DoreenonTill8 · 17/08/2024 00:16

Dottiemay · 17/08/2024 00:11

I was trying to find a way to describe her that people would understand. Not trying to slag her off. As I said in my original post.

Not trying to slag her off? Read back what you wrote about her.
This sister has a very cosy life, quite small town mentality, keeps family and friends close but isn't worldly or outward looking in perception etc. The closest I can get to describe her that people would understand is 'basic bitch' but she's not a bitch, she's lovely, just very simple.
-Small town mentality
-Isn't worldly or outward looking
-A basic bitch
-Is simple
Yep, all lovely kind things to write!!

Dottiemay · 17/08/2024 00:18

Thank you ❤️ didn't expect to get flamed for this thread.

Yes, maybe it's the toll of being a single parent. I have 90% of the childcare responsibilities and finances. I'm proud of myself for working myself up to this point and I feel it's a good lesson for my daughter too. But it's really hard to keep the show on the road and be senior in your career, a single parent and maintain all the house admin.

OP posts:
dillydal · 17/08/2024 00:19

DoreenonTill8 · 17/08/2024 00:16

Not trying to slag her off? Read back what you wrote about her.
This sister has a very cosy life, quite small town mentality, keeps family and friends close but isn't worldly or outward looking in perception etc. The closest I can get to describe her that people would understand is 'basic bitch' but she's not a bitch, she's lovely, just very simple.
-Small town mentality
-Isn't worldly or outward looking
-A basic bitch
-Is simple
Yep, all lovely kind things to write!!

But if someone is not worldly and small town in their outlook, can you not describe them as that? Come on now

Round3HereWeGo · 17/08/2024 00:20

Jealous of the lack of worry and stress? Even if it's not what you want for yourself, the relaxed life is something to be jealous of.

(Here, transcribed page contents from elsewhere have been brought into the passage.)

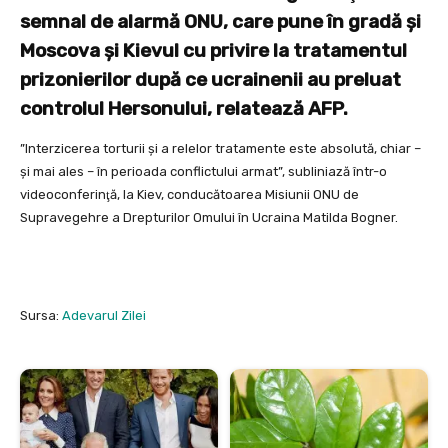
semnal de alarmă ONU, care pune în gradă şi
Moscova şi Kievul cu privire la tratamentul
prizonierilor după ce ucrainenii au preluat
controlul Hersonului, relatează AFP.
”Interzicerea torturii şi a relelor tratamente este absolută, chiar –
şi mai ales – în perioada conflictului armat”, subliniază într-o
videoconferinţă, la Kiev, conducătoarea Misiunii ONU de
Supravegehre a Drepturilor Omului în Ucraina Matilda Bogner.
Sursa:
Adevarul Zilei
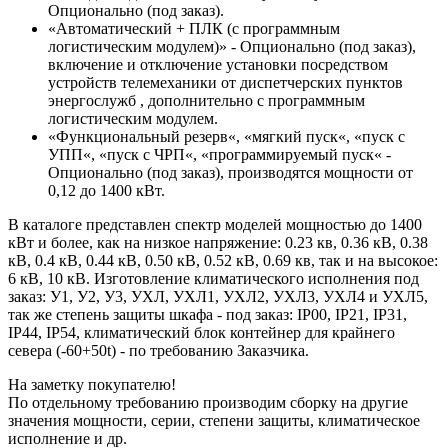
Опционально (под заказ).
«Автоматический + ПЛК (с программным
логистическим модулем)» - Опционально (под заказ),
включение и отключение установки посредством
устройств телемеханики от диспетчерских пунктов
энергослужб , дополнительно с программным
логистическим модулем.
«Функциональный резерв«, «мягкий пуск«, «пуск с
УПП«, «пуск с ЧРП«, «программируемый пуск« -
Опционально (под заказ), производятся мощности от
0,12 до 1400 кВт.
В каталоге представлен спектр моделей мощностью до 1400
кВт и более, как на низкое напряжение: 0.23 кв, 0.36 кВ, 0.38
кВ, 0.4 кВ, 0.44 кВ, 0.50 кВ, 0.52 кВ, 0.69 кв, так и на высокое:
6 кВ, 10 кВ. Изготовление климатического исполнения под
заказ: У1, У2, У3, УХЛ, УХЛ1, УХЛ2, УХЛ3, УХЛ4 и УХЛ5,
так же степень защиты шкафа - под заказ: IP00, IP21, IP31,
IP44, IP54, климатический блок контейнер для крайнего
севера (-60+50t) - по требованию Заказчика.
На заметку покупателю!
По отдельному требованию производим сборку на другие
значения мощности, серии, степени защиты, климатическое
исполнение и др.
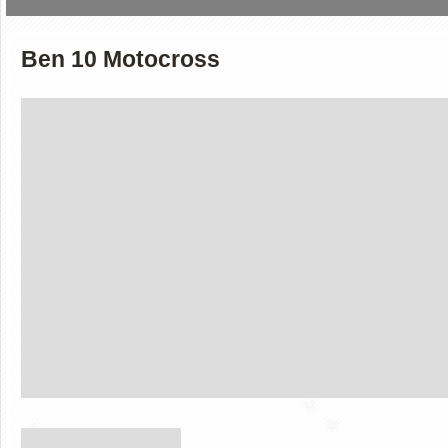
Ben 10 Motocross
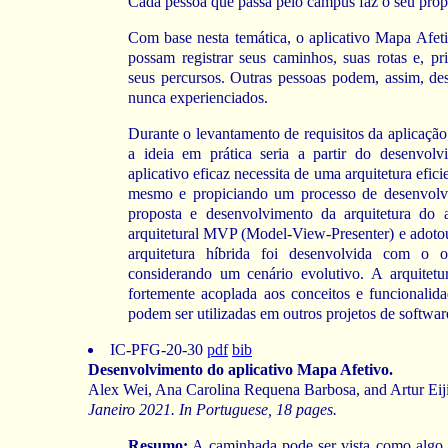
Cada pessoa que passa pelo campus faz o seu própr
Com base nesta temática, o aplicativo Mapa Afeti
possam registrar seus caminhos, suas rotas e, pr
seus percursos. Outras pessoas podem, assim, de
nunca experienciados.
Durante o levantamento de requisitos da aplicação
a ideia em prática seria a partir do desenvo
aplicativo eficaz necessita de uma arquitetura efi
mesmo e propiciando um processo de desenvolvi
proposta e desenvolvimento da arquitetura do 
arquitetural MVP (Model-View-Presenter) e adotou
arquitetura híbrida foi desenvolvida com o o
considerando um cenário evolutivo. A arquitetu
fortemente acoplada aos conceitos e funcionalida
podem ser utilizadas em outros projetos de softwa
IC-PFG-20-30
pdf
bib
Desenvolvimento do aplicativo Mapa Afetivo.
Alex Wei, Ana Carolina Requena Barbosa, and Artur Eiji
Janeiro 2021. In Portuguese, 18 pages.
Resumo:
A caminhada pode ser vista como algo 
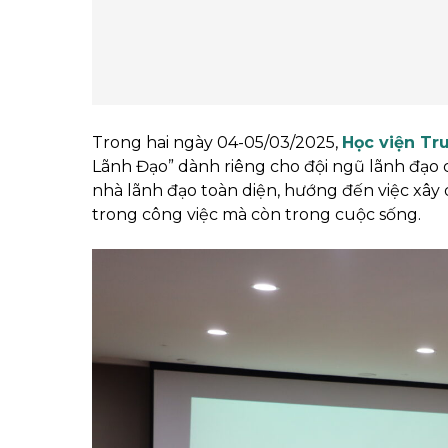
Trong hai ngày 04-05/03/2025,
Học viện Tr
Lãnh Đạo” dành riêng cho đội ngũ lãnh đạo
nhà lãnh đạo toàn diện, hướng đến việc xây
trong công việc mà còn trong cuộc sống.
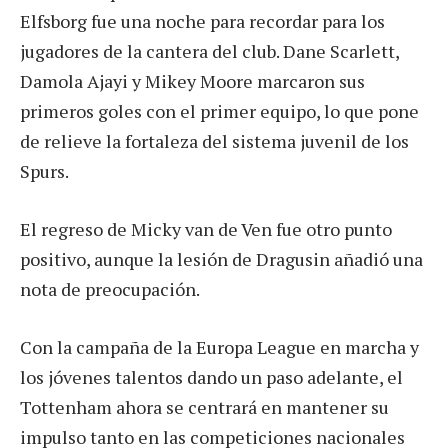
Elfsborg fue una noche para recordar para los
jugadores de la cantera del club. Dane Scarlett,
Damola Ajayi y Mikey Moore marcaron sus
primeros goles con el primer equipo, lo que pone
de relieve la fortaleza del sistema juvenil de los
Spurs.
El regreso de Micky van de Ven fue otro punto
positivo, aunque la lesión de Dragusin añadió una
nota de preocupación.
Con la campaña de la Europa League en marcha y
los jóvenes talentos dando un paso adelante, el
Tottenham ahora se centrará en mantener su
impulso tanto en las competiciones nacionales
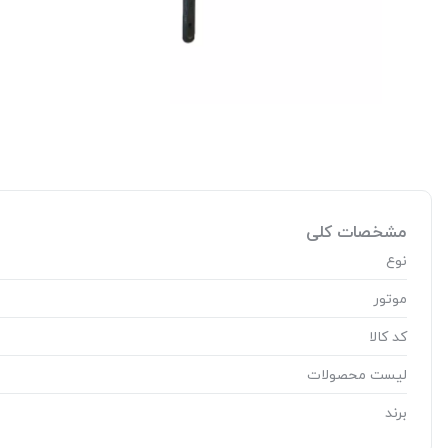
مشخصات کلی
نوع
موتور
کد کالا
لیست محصولات
برند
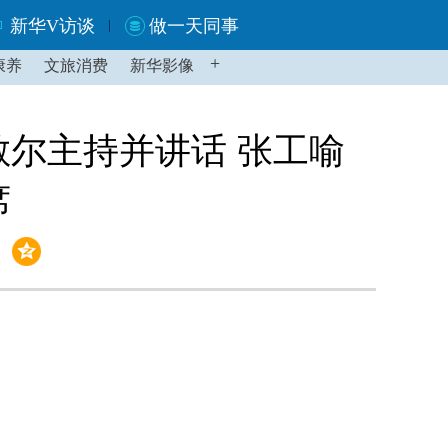
新华V访谈
做一天同事
+
康养
文旅消费
新华影像
敏尔主持并讲话 张工喻
席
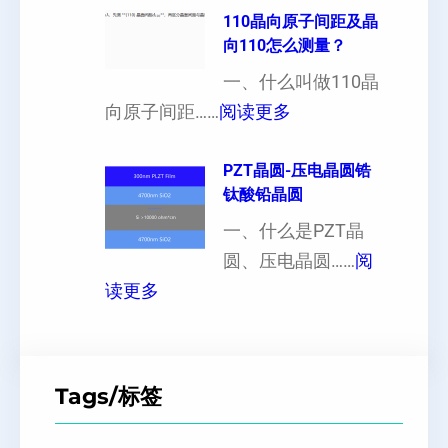
晶
110晶向原子间距及晶
以
性
向110怎么测量？
硅
加
对
片
一、什么叫做110晶
工
硬
：
出
向原子间距……
阅读更多
定
度
1
现
制
的
1
PZT晶圆-压电晶圆锆
白
超
影
钛酸铅晶圆
0
点
薄
响
晶
一、什么是PZT晶
或
硅
向
圆、压电晶圆……
阅
者
片
：
原
读更多
黑
、
P
子
点
超
Z
间
什
平
T
距
么
硅
Tags/标签
晶
及
原
片
圆
晶
因
）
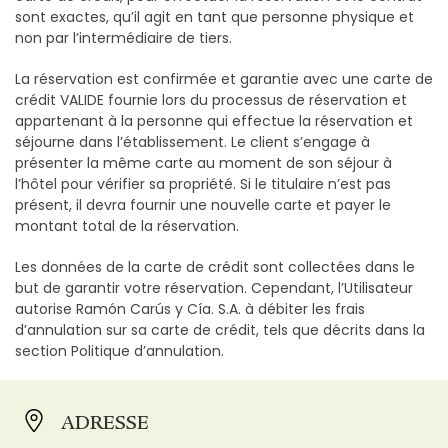
sont exactes, qu’il agit en tant que personne physique et
non par l’intermédiaire de tiers.
La réservation est confirmée et garantie avec une carte de
crédit VALIDE fournie lors du processus de réservation et
appartenant à la personne qui effectue la réservation et
séjourne dans l’établissement. Le client s’engage à
présenter la même carte au moment de son séjour à
l’hôtel pour vérifier sa propriété. Si le titulaire n’est pas
présent, il devra fournir une nouvelle carte et payer le
montant total de la réservation.
Les données de la carte de crédit sont collectées dans le
but de garantir votre réservation. Cependant, l’Utilisateur
autorise Ramón Carús y Cía. S.A. à débiter les frais
d’annulation sur sa carte de crédit, tels que décrits dans la
section Politique d’annulation.
ADRESSE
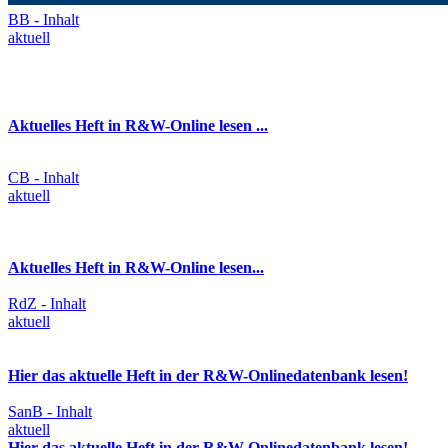
BB - Inhalt
aktuell
Aktuelles Heft in R&W-Online lesen ...
CB - Inhalt
aktuell
Aktuelles Heft in R&W-Online lesen...
RdZ - Inhalt
aktuell
Hier das aktuelle Heft in der R&W-Onlinedatenbank lesen!
SanB - Inhalt
aktuell
Hier das aktuelle Heft in der R&W-Onlinedatenbank lesen!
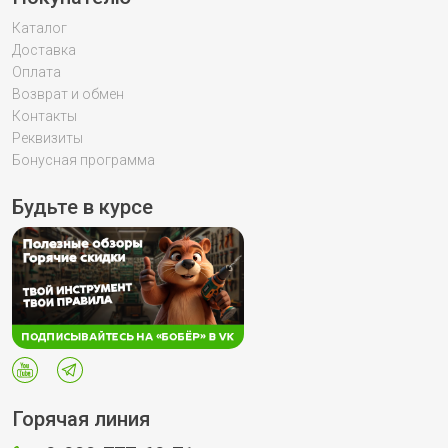
Каталог
Доставка
Оплата
Возврат и обмен
Контакты
Реквизиты
Бонусная программа
Будьте в курсе
Горячая линия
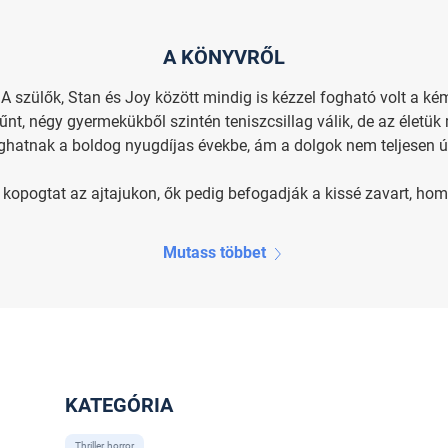
A KÖNYVRŐL
. A szülők, Stan és Joy között mindig is kézzel fogható volt a k
nt, négy gyermekükből szintén teniszcsillag válik, de az életük
ghatnak a boldog nyugdíjas évekbe, ám a dolgok nem teljesen ú
opogtat az ajtajukon, ők pedig befogadják a kissé zavart, hom.
Mutass többet
KATEGÓRIA
Thriller, horror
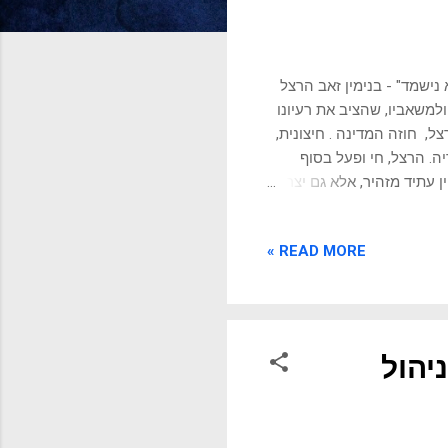
 נישמד" - בנימין זאב הרצל
ולמשאביו, שהציב את רעיונו
, חוזה המדינה . חיצונית,
ה. הרצל, חי ופעל בסוף
מיין עתיד מזהיר, אלא גם יצר
יהדותו ועד למנהיג עולמי
, בעסקים, בקריירה,
READ MORE »
את חזונו, ונלמד איך
י, שיעזור לנו לנהל, לפתח,
ימפריות בין נאורות לחושך
יהול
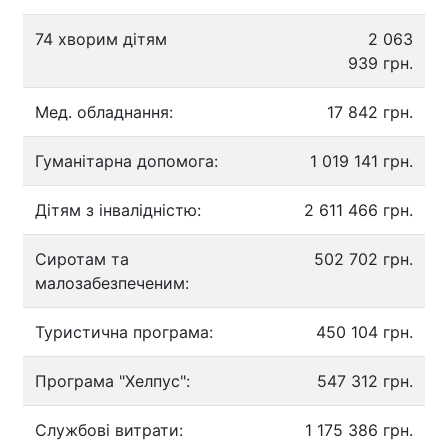
74 хворим дітям
2 063
939 грн.
Мед. обладнання:
17 842 грн.
Гуманітарна допомога:
1 019 141 грн.
Дітям з інвалідністю:
2 611 466 грн.
Сиротам та
502 702 грн.
малозабезпеченим:
Туристична програма:
450 104 грн.
Програма "Хелпус":
547 312 грн.
Службові витрати:
1 175 386 грн.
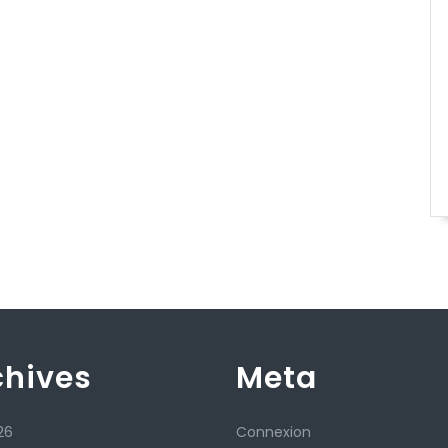
chives
Meta
26
Connexion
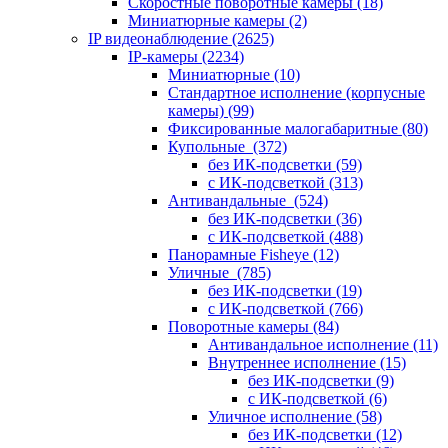
Скоростные поворотные камеры
(18)
Миниатюрные камеры
(2)
IP видеонаблюдение
(2625)
IP-камеры
(2234)
Миниатюрные
(10)
Стандартное исполнение (корпусные
камеры)
(99)
Фиксированные малогабаритные
(80)
Купольные
(372)
без ИК-подсветки
(59)
с ИК-подсветкой
(313)
Антивандальные
(524)
без ИК-подсветки
(36)
с ИК-подсветкой
(488)
Панорамные Fisheye
(12)
Уличные
(785)
без ИК-подсветки
(19)
с ИК-подсветкой
(766)
Поворотные камеры
(84)
Антивандальное исполнение
(11)
Внутреннее исполнение
(15)
без ИК-подсветки
(9)
с ИК-подсветкой
(6)
Уличное исполнение
(58)
без ИК-подсветки
(12)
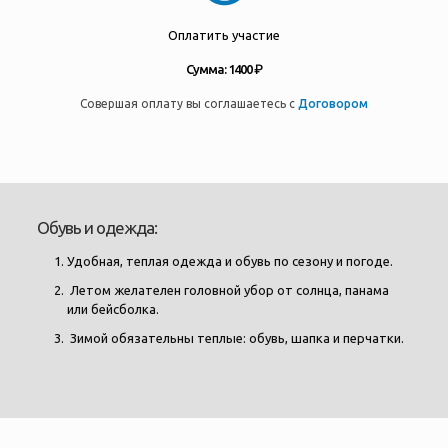
Оплатить участие
Сумма: 1400 ₽
Совершая оплату вы соглашаетесь с
Договором
Обувь и одежда:
Удобная, теплая одежда и обувь по сезону и погоде.
Летом желателен головной убор от солнца, панама
или бейсболка.
Зимой обязательны теплые: обувь, шапка и перчатки.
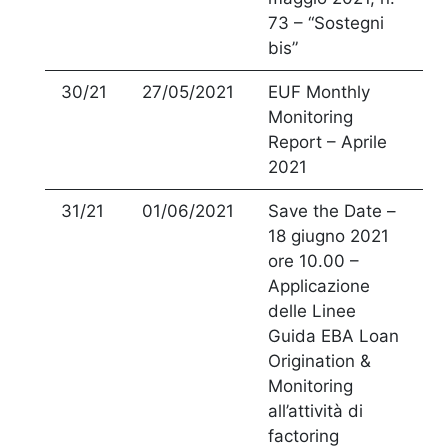
73 – “Sostegni
bis”
30/21
27/05/2021
EUF Monthly
Monitoring
Report – Aprile
2021
31/21
01/06/2021
Save the Date –
18 giugno 2021
ore 10.00 –
Applicazione
delle Linee
Guida EBA Loan
Origination &
Monitoring
all’attività di
factoring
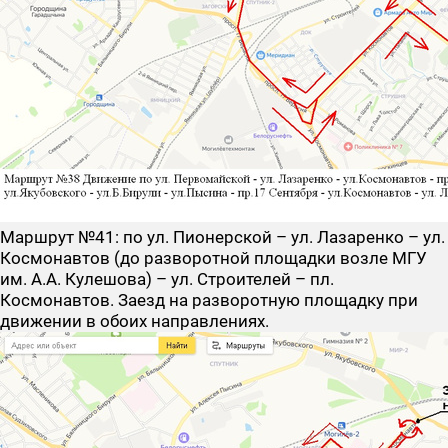
Маршрут №41
: по ул. Пионерской – ул. Лазаренко – ул.
Космонавтов (до разворотной площадки возле МГУ
им. А.А. Кулешова) – ул. Строителей – пл.
Космонавтов. Заезд на разворотную площадку при
движении в обоих направлениях.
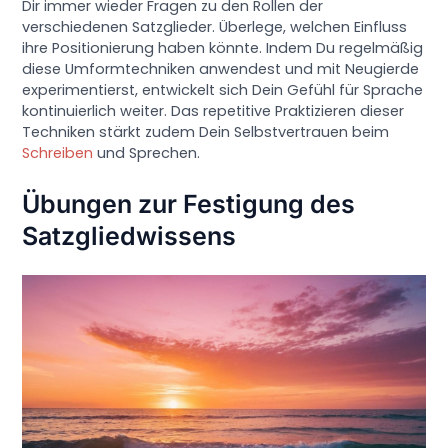
Dir immer wieder Fragen zu den Rollen der
verschiedenen Satzglieder. Überlege, welchen Einfluss
ihre Positionierung haben könnte. Indem Du regelmäßig
diese Umformtechniken anwendest und mit Neugierde
experimentierst, entwickelt sich Dein Gefühl für Sprache
kontinuierlich weiter. Das repetitive Praktizieren dieser
Techniken stärkt zudem Dein Selbstvertrauen beim
Schreiben
und Sprechen.
Übungen zur Festigung des
Satzgliedwissens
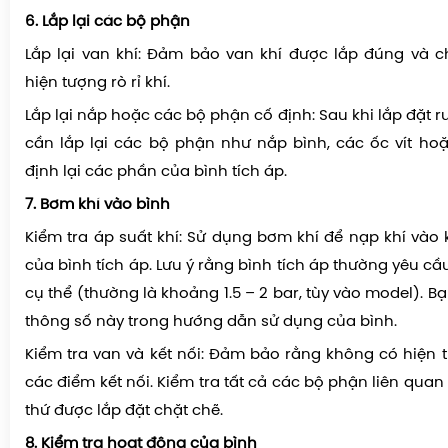
6. Lắp lại các bộ phận
Lắp lại van khí: Đảm bảo van khí được lắp đúng và 
hiện tượng rò rỉ khí.
Lắp lại nắp hoặc các bộ phận cố định: Sau khi lắp đặt r
cần lắp lại các bộ phận như nắp bình, các ốc vít ho
định lại các phần của bình tích áp.
7. Bơm khí vào bình
Kiểm tra áp suất khí: Sử dụng bơm khí để nạp khí vào
của bình tích áp. Lưu ý rằng bình tích áp thường yêu cầ
cụ thể (thường là khoảng 1.5 – 2 bar, tùy vào model). Bạ
thông số này trong hướng dẫn sử dụng của bình.
Kiểm tra van và kết nối: Đảm bảo rằng không có hiện tư
các điểm kết nối. Kiểm tra tất cả các bộ phận liên qu
thứ được lắp đặt chặt chẽ.
8. Kiểm tra hoạt động của bình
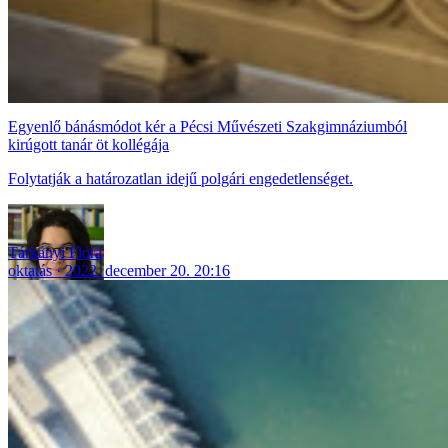
Egyenlő bánásmódot kér a Pécsi Művészeti Szakgimnáziumból
kirúgott tanár öt kollégája
Folytatják a határozatlan idejű polgári engedetlenséget.
Tárkányi Flóra
oktatás
2022. december 20. 20:16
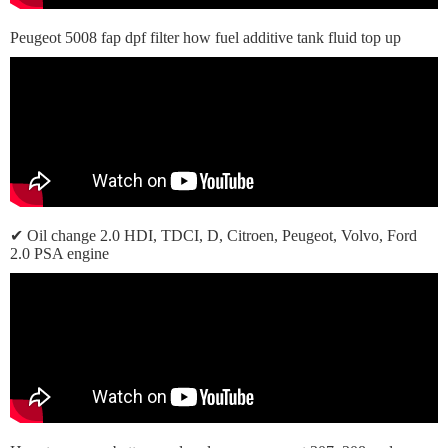
Peugeot 5008 fap dpf filter how fuel additive tank fluid top up
✔ Oil change 2.0 HDI, TDCI, D, Citroen, Peugeot, Volvo, Ford
2.0 PSA engine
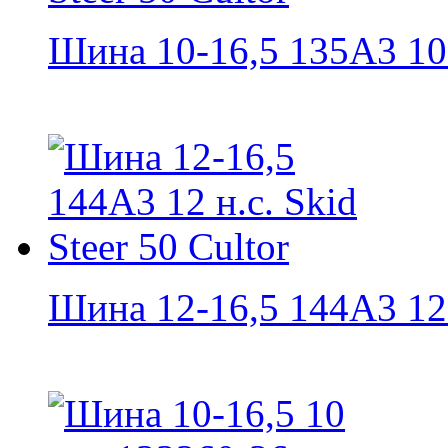
Шина 10-16,5 135A3 10 н
Шина 12-16,5 144A3 12 н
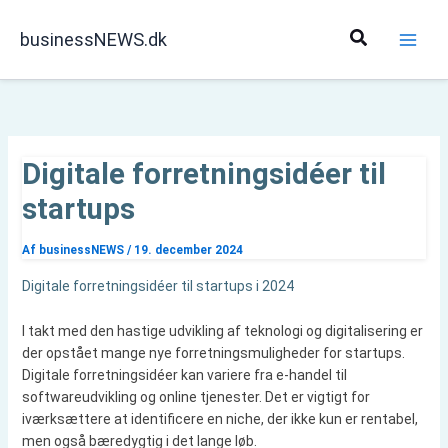
Gå
til
Søg
businessNEWS.dk
indholdet
Digitale forretningsidéer til
startups
Af
businessNEWS
/
19. december 2024
Digitale forretningsidéer til startups i 2024
I takt med den hastige udvikling af teknologi og digitalisering er
der opstået mange nye forretningsmuligheder for startups.
Digitale forretningsidéer kan variere fra e-handel til
softwareudvikling og online tjenester. Det er vigtigt for
iværksættere at identificere en niche, der ikke kun er rentabel,
men også bæredygtig i det lange løb.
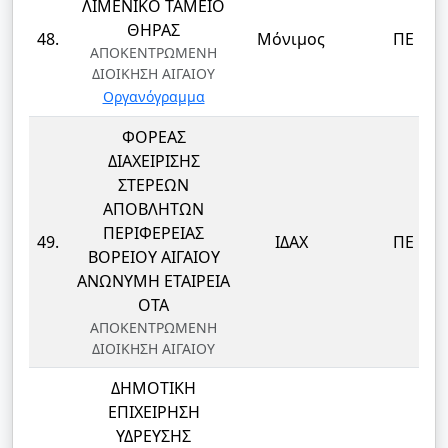
ΛΙΜΕΝΙΚΟ ΤΑΜΕΙΟ
ΘΗΡΑΣ
48.
Μόνιμος
ΠΕ
ΑΠΟΚΕΝΤΡΩΜΕΝΗ
ΔΙΟΙΚΗΣΗ ΑΙΓΑΙΟΥ
Οργανόγραμμα
ΦΟΡΕΑΣ
ΔΙΑΧΕΙΡΙΣΗΣ
ΣΤΕΡΕΩΝ
ΑΠΟΒΛΗΤΩΝ
ΠΕΡΙΦΕΡΕΙΑΣ
49.
ΙΔΑΧ
ΠΕ
ΒΟΡΕΙΟΥ ΑΙΓΑΙΟΥ
ΑΝΩΝΥΜΗ ΕΤΑΙΡΕΙΑ
ΟΤΑ
ΑΠΟΚΕΝΤΡΩΜΕΝΗ
ΔΙΟΙΚΗΣΗ ΑΙΓΑΙΟΥ
ΔΗΜΟΤΙΚΗ
ΕΠΙΧΕΙΡΗΣΗ
ΥΔΡΕΥΣΗΣ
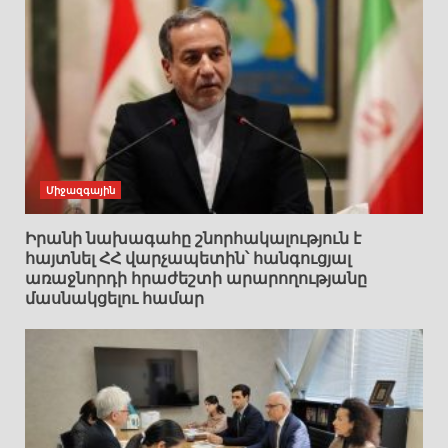
Միջազգային
Իրանի նախագահը շնորհակալություն է
հայտնել ՀՀ վարչապետին՝ հանգուցյալ
առաջնորդի հրաժեշտի արարողությանը
մասնակցելու համար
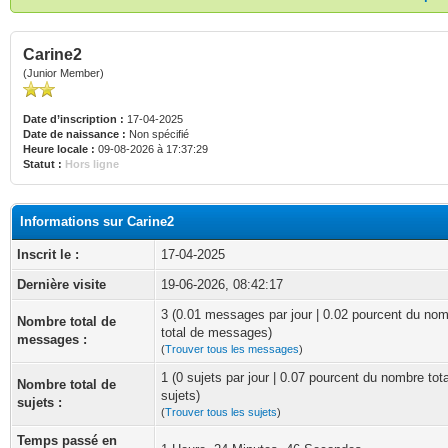
Carine2
(Junior Member)
Date d’inscription :
17-04-2025
Date de naissance :
Non spécifié
Heure locale :
09-08-2026 à 17:37:29
Statut :
Hors ligne
Informations sur Carine2
Inscrit le :
17-04-2025
Dernière visite
19-06-2026, 08:42:17
3 (0.01 messages par jour | 0.02 pourcent du no
Nombre total de
total de messages)
messages :
(
Trouver tous les messages
)
1 (0 sujets par jour | 0.07 pourcent du nombre tot
Nombre total de
sujets)
sujets :
(
Trouver tous les sujets
)
Temps passé en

DoreenonTill8 · 17/08/2024 00:22

dillydal · 17/08/2024 00:19

But if someone is not worldly and small town in their outlook, can you not describe them as that? Come on now

Possibly, but as a simple,basic bitch? And just because the OP thinks this small town/not worldly, (which is clearly meant as a negative) doesn't mean it's true.

Twistybranch · 17/08/2024 00:23

dillydal · 17/08/2024 00:14

This.

OP is trying to understand what's at play as she's feeling something she can't make sense of and looking for advice.

Typical MN being so cruel to someone who is being vulnerable and trying to find answers to better herself?!

By slating her sister, her BIL

saying her sister is basic, simple, doesn’t think deeply?

Thats cruel- to say that about your own sister. Unless you think that’s normal behaviour.

DreamTheMoors · 17/08/2024 00:24

Dottiemay · 17/08/2024 00:11

I was trying to find a way to describe her that people would understand. Not trying to slag her off. As I said in my original post.

Either you think very little of our comprehension skills here or you were “trying to slag her off.”

You can’t have both.

I have a sister like you. She has everything in the world you could possibly ask for. And yet she’s jealous of me for some lifelong unknown reason that she refuses to define or acknowledge. She just makes catty little remarks and thinks I don’t notice and tries to undermine me to the family.
Joke’s on her — I don’t care any more.
I’d think about that previous sentence if I were you.